[Given passage]
___

Year 1032 (MXXXII) was a leap year starting on Saturday of the Julian calendar.

== Events ==

=== By place ===

==== Byzantine Empire ====
- Spring - Emperor Romanos III (Argyros) sends a Byzantine expeditionary army under General Michael Protospatharios, which includes Western auxiliaries and elite troops of Asia Minor, to reinforce the Byzantine position in Calabria (Southern Italy).

==== Europe ====
- September 6 - King Rudolph III dies without any heirs. He bequeaths his entire dominions to Emperor Conrad II (the Elder), dispatching to him the Holy Lance and ring of St. Maurice, symbols of Burgundian investiture.
- Odo II, count of Champagne, invades Burgundy and seizes most of the kingdom for himself. With the assistance of Humbert I of Savoy, Queen-dowager Ermengarde (Rudolph III's widow) flees to the safety of Zürich.

___

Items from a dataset
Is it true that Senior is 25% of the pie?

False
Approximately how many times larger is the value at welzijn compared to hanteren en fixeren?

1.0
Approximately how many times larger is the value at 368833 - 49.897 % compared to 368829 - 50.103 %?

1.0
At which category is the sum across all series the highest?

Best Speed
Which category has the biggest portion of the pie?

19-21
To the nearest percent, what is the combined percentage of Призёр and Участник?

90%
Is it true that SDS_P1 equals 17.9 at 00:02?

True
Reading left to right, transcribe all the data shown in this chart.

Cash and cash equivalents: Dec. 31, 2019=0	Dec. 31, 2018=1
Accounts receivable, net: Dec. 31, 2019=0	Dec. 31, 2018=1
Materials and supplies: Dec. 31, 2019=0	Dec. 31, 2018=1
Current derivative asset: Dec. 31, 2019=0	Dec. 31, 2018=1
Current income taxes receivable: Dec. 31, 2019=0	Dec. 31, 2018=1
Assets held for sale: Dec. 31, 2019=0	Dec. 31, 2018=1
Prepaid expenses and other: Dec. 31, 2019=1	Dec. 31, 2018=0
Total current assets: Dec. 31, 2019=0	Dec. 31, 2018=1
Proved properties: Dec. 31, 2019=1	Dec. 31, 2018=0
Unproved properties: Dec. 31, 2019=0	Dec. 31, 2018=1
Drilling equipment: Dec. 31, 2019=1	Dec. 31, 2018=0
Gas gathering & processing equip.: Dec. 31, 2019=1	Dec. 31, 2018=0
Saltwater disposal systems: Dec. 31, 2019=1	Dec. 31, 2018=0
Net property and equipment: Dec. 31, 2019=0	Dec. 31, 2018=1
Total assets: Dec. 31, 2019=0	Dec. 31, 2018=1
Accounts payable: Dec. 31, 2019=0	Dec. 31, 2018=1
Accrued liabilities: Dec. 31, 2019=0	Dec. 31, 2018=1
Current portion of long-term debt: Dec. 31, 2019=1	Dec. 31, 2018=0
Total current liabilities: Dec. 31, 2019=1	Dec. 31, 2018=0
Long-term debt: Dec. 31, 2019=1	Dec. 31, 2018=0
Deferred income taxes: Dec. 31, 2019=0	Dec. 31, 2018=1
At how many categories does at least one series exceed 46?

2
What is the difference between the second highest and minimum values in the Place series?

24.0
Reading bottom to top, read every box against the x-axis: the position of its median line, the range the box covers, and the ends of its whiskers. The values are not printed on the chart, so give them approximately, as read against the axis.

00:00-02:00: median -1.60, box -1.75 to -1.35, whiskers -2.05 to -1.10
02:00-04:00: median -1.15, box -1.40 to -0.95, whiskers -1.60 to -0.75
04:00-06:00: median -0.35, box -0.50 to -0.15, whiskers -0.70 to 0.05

___

[What to do]
Repeat the whole Given passage about the year 1032 word for word, from its first line to its last.

[Response to the task]
Year 1032 (MXXXII) was a leap year starting on Saturday of the Julian calendar.

== Events ==

=== By place ===

==== Byzantine Empire ====
- Spring - Emperor Romanos III (Argyros) sends a Byzantine expeditionary army under General Michael Protospatharios, which includes Western auxiliaries and elite troops of Asia Minor, to reinforce the Byzantine position in Calabria (Southern Italy).

==== Europe ====
- September 6 - King Rudolph III dies without any heirs. He bequeaths his entire dominions to Emperor Conrad II (the Elder), dispatching to him the Holy Lance and ring of St. Maurice, symbols of Burgundian investiture.
- Odo II, count of Champagne, invades Burgundy and seizes most of the kingdom for himself. With the assistance of Humbert I of Savoy, Queen-dowager Ermengarde (Rudolph III's widow) flees to the safety of Zürich.